# Goal of the exercise:
Return each line in the records below that includes "Verified".

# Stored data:
▶
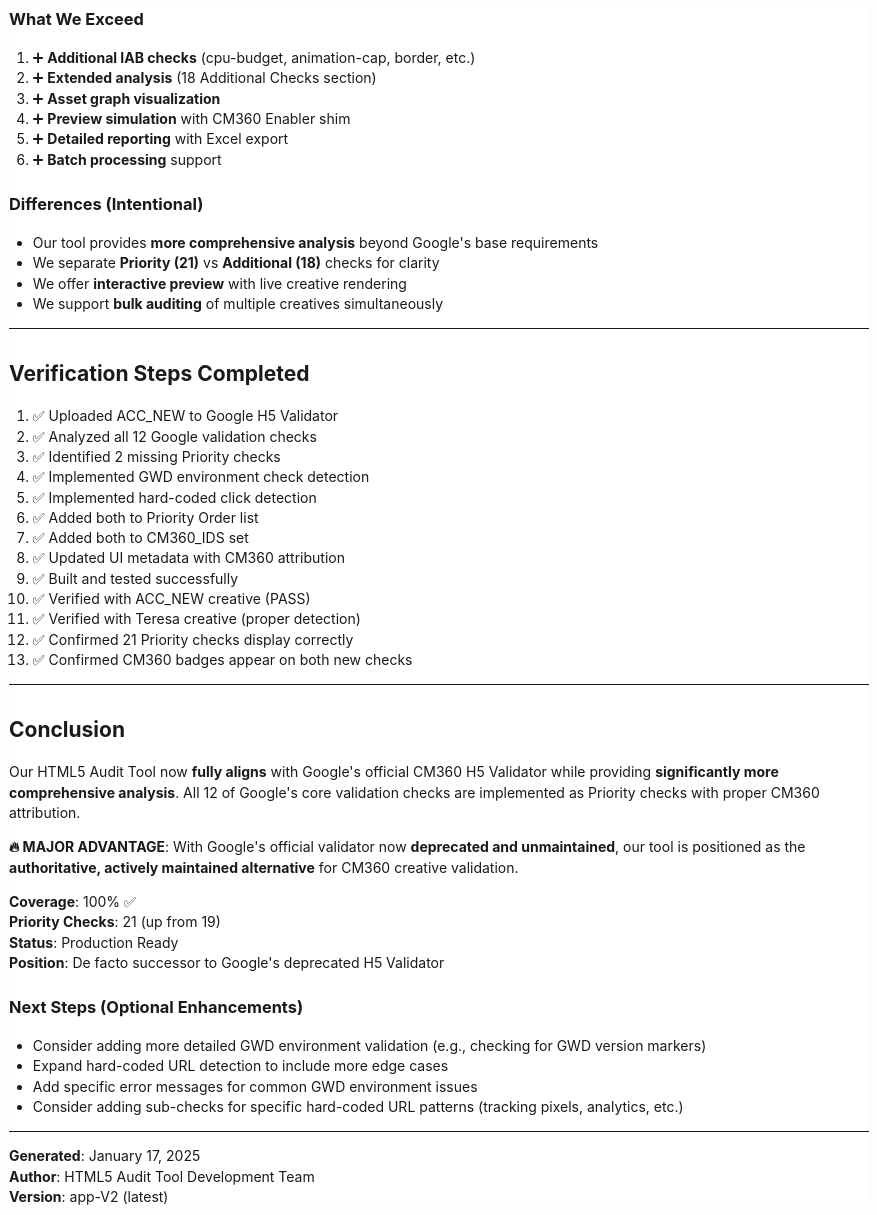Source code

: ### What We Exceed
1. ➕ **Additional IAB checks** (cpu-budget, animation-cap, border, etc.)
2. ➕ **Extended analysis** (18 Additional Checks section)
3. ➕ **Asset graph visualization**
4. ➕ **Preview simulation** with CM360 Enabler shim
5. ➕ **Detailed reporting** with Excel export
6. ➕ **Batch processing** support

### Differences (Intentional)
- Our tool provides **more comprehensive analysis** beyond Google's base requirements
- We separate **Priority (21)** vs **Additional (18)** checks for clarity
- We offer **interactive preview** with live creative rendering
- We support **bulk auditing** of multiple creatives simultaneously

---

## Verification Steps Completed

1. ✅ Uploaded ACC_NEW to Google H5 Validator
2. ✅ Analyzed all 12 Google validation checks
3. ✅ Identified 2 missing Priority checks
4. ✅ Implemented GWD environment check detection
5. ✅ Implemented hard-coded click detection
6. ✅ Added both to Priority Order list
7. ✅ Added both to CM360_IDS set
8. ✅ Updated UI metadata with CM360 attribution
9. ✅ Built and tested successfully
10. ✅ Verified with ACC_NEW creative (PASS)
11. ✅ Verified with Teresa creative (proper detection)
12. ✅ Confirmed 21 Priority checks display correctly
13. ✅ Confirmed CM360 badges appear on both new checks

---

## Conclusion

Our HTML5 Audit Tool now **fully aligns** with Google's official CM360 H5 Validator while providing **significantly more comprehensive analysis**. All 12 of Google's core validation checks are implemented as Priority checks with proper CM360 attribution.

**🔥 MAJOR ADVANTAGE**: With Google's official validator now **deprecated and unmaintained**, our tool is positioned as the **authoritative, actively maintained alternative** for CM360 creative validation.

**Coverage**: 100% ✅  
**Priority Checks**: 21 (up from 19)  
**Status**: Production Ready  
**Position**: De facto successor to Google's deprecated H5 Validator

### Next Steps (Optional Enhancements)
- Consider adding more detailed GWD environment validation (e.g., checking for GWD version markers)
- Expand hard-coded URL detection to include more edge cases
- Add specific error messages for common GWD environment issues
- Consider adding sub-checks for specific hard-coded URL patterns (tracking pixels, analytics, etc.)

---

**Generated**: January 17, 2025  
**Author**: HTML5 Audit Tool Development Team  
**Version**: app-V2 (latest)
◀
▶
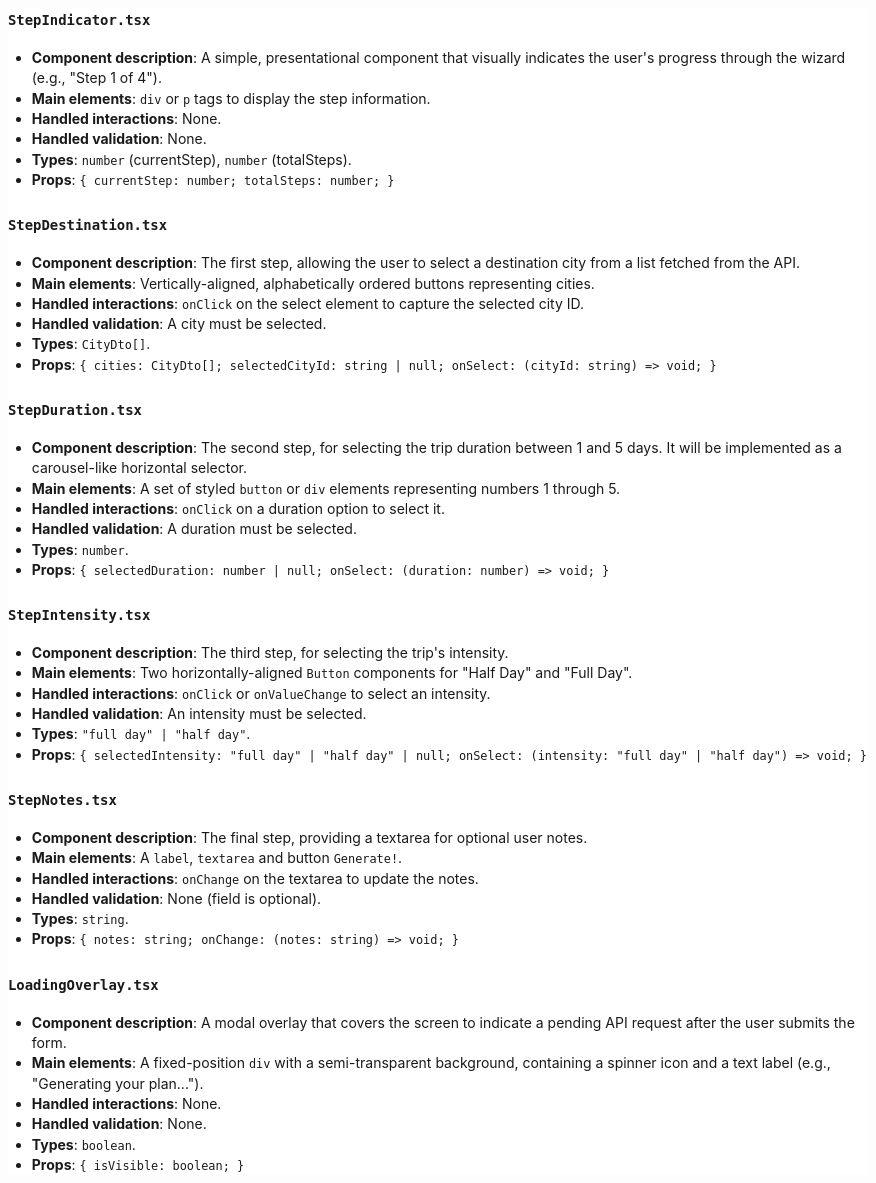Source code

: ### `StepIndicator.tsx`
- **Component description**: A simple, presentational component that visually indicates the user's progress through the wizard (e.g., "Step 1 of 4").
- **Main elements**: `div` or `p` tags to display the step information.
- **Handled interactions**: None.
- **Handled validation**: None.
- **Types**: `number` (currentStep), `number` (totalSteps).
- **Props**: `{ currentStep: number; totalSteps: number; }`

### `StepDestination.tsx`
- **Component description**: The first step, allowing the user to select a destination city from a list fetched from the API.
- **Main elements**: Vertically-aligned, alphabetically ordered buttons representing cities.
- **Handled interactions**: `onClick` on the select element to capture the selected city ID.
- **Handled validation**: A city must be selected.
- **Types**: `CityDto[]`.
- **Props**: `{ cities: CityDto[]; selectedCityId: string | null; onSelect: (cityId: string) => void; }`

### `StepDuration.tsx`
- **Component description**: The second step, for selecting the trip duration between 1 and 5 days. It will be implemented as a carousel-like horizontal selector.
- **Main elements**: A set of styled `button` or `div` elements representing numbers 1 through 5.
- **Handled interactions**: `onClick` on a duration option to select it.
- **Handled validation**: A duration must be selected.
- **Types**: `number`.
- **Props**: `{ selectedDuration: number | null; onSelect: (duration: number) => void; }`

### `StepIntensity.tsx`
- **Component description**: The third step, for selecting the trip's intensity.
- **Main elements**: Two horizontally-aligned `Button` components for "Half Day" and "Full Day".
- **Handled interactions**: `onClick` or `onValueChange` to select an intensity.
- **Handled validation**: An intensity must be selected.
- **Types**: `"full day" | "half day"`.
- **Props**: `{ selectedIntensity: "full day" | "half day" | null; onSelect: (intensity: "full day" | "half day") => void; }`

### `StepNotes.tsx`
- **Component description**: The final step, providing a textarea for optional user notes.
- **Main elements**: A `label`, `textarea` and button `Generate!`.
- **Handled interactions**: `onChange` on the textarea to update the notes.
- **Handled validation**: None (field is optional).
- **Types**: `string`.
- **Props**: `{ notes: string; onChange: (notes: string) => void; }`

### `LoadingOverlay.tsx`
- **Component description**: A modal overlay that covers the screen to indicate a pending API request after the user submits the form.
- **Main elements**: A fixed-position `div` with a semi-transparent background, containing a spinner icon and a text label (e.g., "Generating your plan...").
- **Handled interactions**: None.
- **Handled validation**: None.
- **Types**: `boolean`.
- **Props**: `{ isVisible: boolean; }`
◀
# Output of the task:
10. ✅ Verified with ACC_NEW creative (PASS)
11. ✅ Verified with Teresa creative (proper detection)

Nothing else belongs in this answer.